→ **Required action A**: In the employment agreement excerpt, how much prior written notice must the Executive give the Company to terminate employment without Good Reason?
→ **Required action B**: Carry on the employment agreement excerpt, picking up right after its final sentence about the Severance Benefits.

→ **Provided passage**:
------------------------------------------------------------------------

6.5 Without Cause or Without Good Reason. The Company may terminate Executive’s employment without Cause, at any time, with or without prior notice, in its sole and complete discretion, by providing written notice of such termination and its effective date to Executive. Likewise, Executive may terminate Executive’s employment without Good Reason upon at least ninety (90) days prior written notice to the Company without any liability. Termination of Executive’s employment without Cause by the Company or without Good Reason by Executive shall not include termination of Executive’s employment due to Executive’s death or Disability or upon expiration of the Term as provided for in Section 6.6 below.

 

4

 

 

6.6 Expiration of the Term. Provided Executive’s employment has not been previously terminated pursuant to the terms hereof, Executive’s employment shall be terminated upon the expiration of the then current Term if one Party provides notice to the other of its decision not to renew this Agreement upon the expiration of the then current Term (“Notice of Non-Renewal”). A Notice of Non-Renewal shall be effective only if it is provided to either Party with at least ninety (90) days prior to the end of the then current Term.

 

7. Effect of Termination of Employment.

 

7.1 Generally. In the event Executive’s employment with the Company terminates, Executive shall have no right to receive any compensation, benefits or any other payments or remuneration of any kind from the Company, except as otherwise provided by this Section 7, in Section 9 below, in any separate written agreement between Executive and the Company or as may be required by law. In the event Executive’s employment with the Company is terminated for any reason, Executive shall receive the following (collectively, the “Accrued Obligations”): (i)Executive’s Base Salary through and including the effective date of Executive’s termination of employment (the “Termination Date”), which shall be paid on the first regularly scheduled payroll date of the Company following the Termination Date or on or before any earlier date as required by applicable law; (ii) payment for accrued unused vacation time; (iii)payment of any vested benefit due and owing under any employee benefit plan, policy or program pursuant to the terms of such plan, policy or program; and (iv) payment for unreimbursed business expenses subject to, and in accordance with, the terms of Section 5 above, which payment shall be made within 30 days after Executive submits the applicable supporting documentation to the Company, and in any event no later than on or before the last day of Executive’s taxable year following the year in which the expense was incurred.

 

7.2  Severance Benefits. In the event that Executive’s employment is terminated by the Company pursuant to Section 6.5 above (without Cause) or by Executive pursuant to Section 6.4 hereof (Good Reason), in addition to the Accrued Obligations, Executive shall be entitled to receive severance benefits (the “Severance Benefits”), subject to and in accordance with the terms of this Section 7.2.

 

a) Benefits. The Severance Benefits shall consist of the payments and benefits provided by this Section 7.2(a).

------------------------------------------------------------------------

Human pose keypoint data:
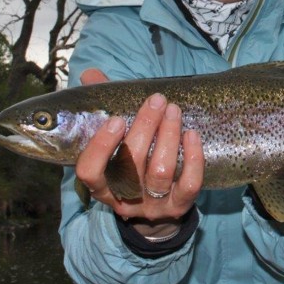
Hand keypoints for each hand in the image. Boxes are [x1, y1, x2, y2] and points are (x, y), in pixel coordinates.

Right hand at [75, 69, 204, 238]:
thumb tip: (90, 74)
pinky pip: (189, 184)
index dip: (101, 146)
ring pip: (160, 172)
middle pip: (131, 164)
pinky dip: (193, 158)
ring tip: (174, 110)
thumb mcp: (114, 141)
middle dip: (146, 127)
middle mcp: (124, 198)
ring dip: (169, 136)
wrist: (157, 209)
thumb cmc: (131, 163)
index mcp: (101, 184)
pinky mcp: (180, 207)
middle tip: (157, 100)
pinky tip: (192, 134)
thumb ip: (102, 108)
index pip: (90, 171)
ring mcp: (153, 205)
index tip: (116, 119)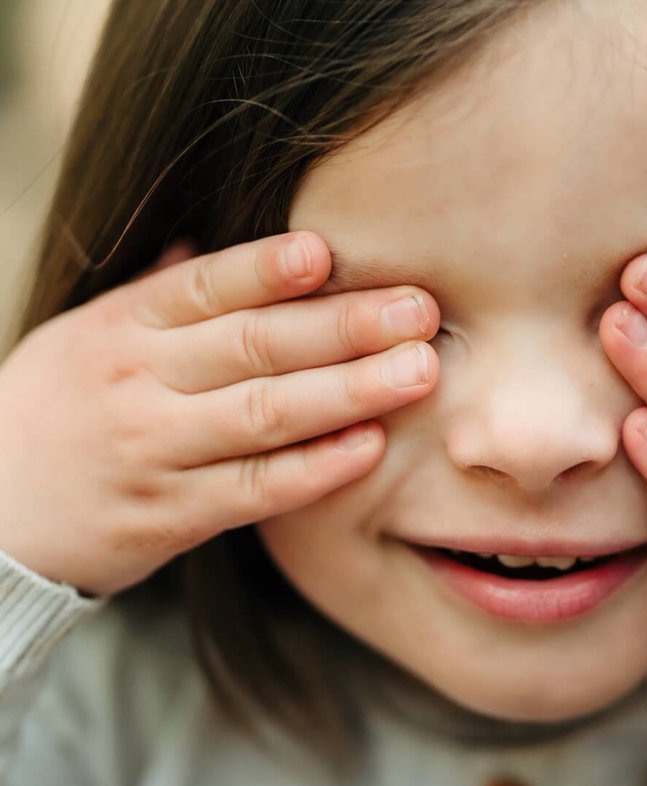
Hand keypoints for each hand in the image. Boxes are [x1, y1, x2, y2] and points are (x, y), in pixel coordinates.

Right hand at [0, 232, 438, 596]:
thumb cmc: (60, 410)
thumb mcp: (89, 337)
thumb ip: (158, 295)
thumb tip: (209, 240)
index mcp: (122, 327)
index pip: (206, 286)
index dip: (268, 269)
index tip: (331, 251)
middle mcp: (139, 383)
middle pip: (254, 346)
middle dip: (344, 326)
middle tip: (419, 311)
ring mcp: (156, 452)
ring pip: (263, 415)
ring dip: (348, 391)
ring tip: (418, 372)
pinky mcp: (173, 517)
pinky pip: (254, 489)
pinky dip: (314, 469)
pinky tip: (370, 447)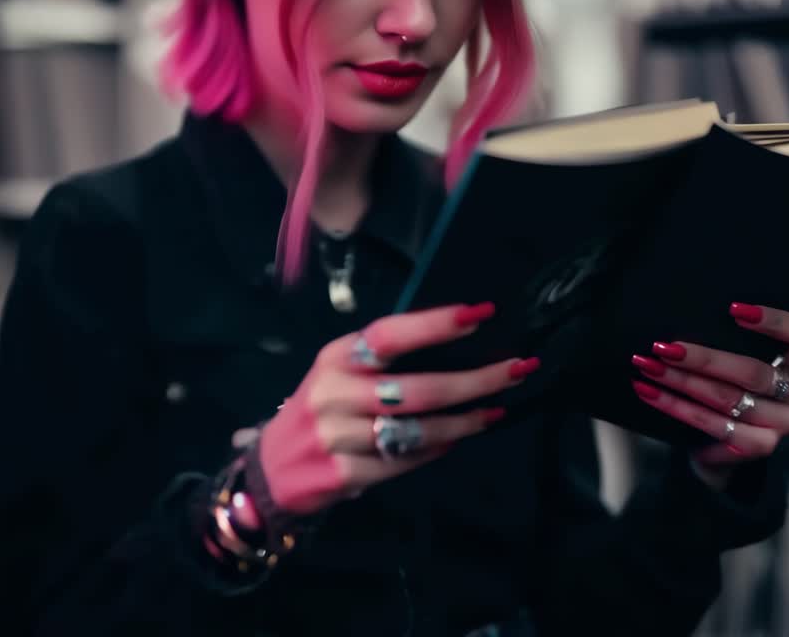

------------------------------------------------------------------------

→ **Exercise output A**: At least ninety (90) days' prior written notice.

→ **Exercise output B**:
i. Executive shall receive payment of an amount (the “Severance Pay”) (i) equal to Executive’s Base Salary immediately prior to the Termination Date (or, if Good Reason was attributable to the Company’s failure to pay the minimum amount of Base Salary provided herein, such minimum amount) for the period of time from the day after the Termination Date through the last day of the Term or for a period of twelve (12) months, whichever is greater (the “Severance Period”); and (ii) in addition to payment of any unpaid bonuses from a prior fiscal year, a pro-rata portion of the Bonus based on the amount of days Executive worked for the fiscal year in which the termination occurs. The Severance Pay shall be paid in the form of salary continuation pursuant to the terms and conditions of Section 3.1 above, commencing within ninety (90) days following the Termination Date on the first regularly scheduled payroll date of the Company that is practicable after the effective date of the Separation Agreement (defined in Section 7.2(b) below), except that, if the Separation Agreement may be executed and/or revoked in a calendar year following the calendar year in which the Termination Date occurs, the Severance Pay shall commence on the first regularly scheduled payroll date of the Company in the calendar year in which the consideration or, if applicable, release revocation period ends to the extent necessary to comply with Section 409A (as defined in Section 12.2 below). The first such payment shall include payment for any payroll dates between the Termination Date and the date of such payment.

 

5

 

 

ii. Provided Executive timely elects COBRA continuation coverage under the Company’s group health plan, then during the Severance Period and ending on the earliest to occur of (A) the last day of the Severance Period, (B) the date the Executive ceases to be eligible for COBRA or (C) such time as Executive is eligible for group health insurance benefits from another employer, the Company will pay or reimburse Executive for the portion of the COBRA premium that is equal to the insurance premium the Company would pay if Executive was then an active employee of the Company. Following the expiration of such period, should Executive elect to continue his or his dependents’ health insurance benefits, Executive shall be responsible for the entire cost thereof. If the Company is unable to provide the benefit provided above in this paragraph without violating applicable health care discrimination laws, then, in lieu of such benefit, the Company shall pay Executive a gross amount equal to what the Company’s cost would have been to provide such benefit. 

 

iii.  Notwithstanding the foregoing, the aggregate amount described in this Section 7.2(a) shall be reduced by the present value of any other cash severance or termination benefits payable to Executive under any other plans, programs or arrangement of the Company, subject to compliance with Section 409A. 

 

iv. For the avoidance of doubt, Executive’s sole and exclusive remedy upon a termination for which Executive is eligible for Severance Benefits under this Section 7.2 shall be the receipt of the Severance Benefits. 

 

b) Separation Agreement and Other Conditions for Severance Benefits. Provision of the Severance Benefits is conditioned on (i) Executive’s continued compliance in all material respects with Executive’s continuing obligations to the Company, including, without limitation, the terms of this Agreement that survive termination of Executive’s employment with the Company, and (ii) Executive signing (without revoking if such right is provided under applicable law) a separation agreement and general release in a form of that provided to Executive by the Company on or about the Termination Date (the “Separation Agreement”). Executive must so execute the Separation Agreement within 60 days following the Termination Date (or such shorter time as may be set forth in the Separation Agreement).

 

6

 

 

c) Mitigation. Executive shall have no duty to seek other employment or to take other action to mitigate the amount of Severance Benefits due him.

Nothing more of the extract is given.